Trichuriasis – An Overview

Trichuriasis

is an water-borne infection which is primarily caused by the parasite,

Trichinella spiralis

or species related to Trichinella. The symptoms of the parasitic infection include primary GI irritation which is subsequently followed by eosinophilia, fever, muscle pain and periorbital edema. The diagnosis of this diesease is clinical and is done with specific serological tests. One of the diagnostic test is muscle biopsy. Although, it is very rarely done. Trichuriasis is mainly treated with albendazole or mebendazole. If the symptoms are very severe, then it is treated with prednisone.

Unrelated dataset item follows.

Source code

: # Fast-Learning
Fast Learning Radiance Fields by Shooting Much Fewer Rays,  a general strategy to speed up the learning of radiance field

Read on to know more about trichuriasis.

Trichuriasis is prevalent all over the world. Apart from the main causative agent, Trichinella spiralis, there are several other species which may cause the parasitic infection depending on the various geographic locations. These species include T. Britovi, T. Nelsoni, T. Nativa and T. Pseudospiralis.

Pathophysiology of Trichuriasis

The parasite survives in animals that eat (boars, foxes, bears) or are fed (horses, pigs) other animals who contain infective, encysted larvae in their striated muscles. The humans become susceptible to this parasitic infection when they eat either processed, undercooked or raw meat from these infected animals such as wild boar or pigs.

The larvae excyst in the humans small bowel and penetrate the mucosa. These turn into adults in 6-8 days. The males are 1.2 mm long and the female are 2.2 mm long. The mature female releases living larvae for nearly 4-6 weeks. Then, the female are either expelled or die. The newborn larvae move through the bloodstream and reaches the striated skeletal muscles.

History

An Italian scientist, Morgani made the first record about the parasite, Trichuris Trichiura in 1740. he identified the parasite’s presence in a case where worms where residing in the colon of the patient. A German physicist, Roedere made the actual morphological description in 1761. The taxonomy was given in the 18th century.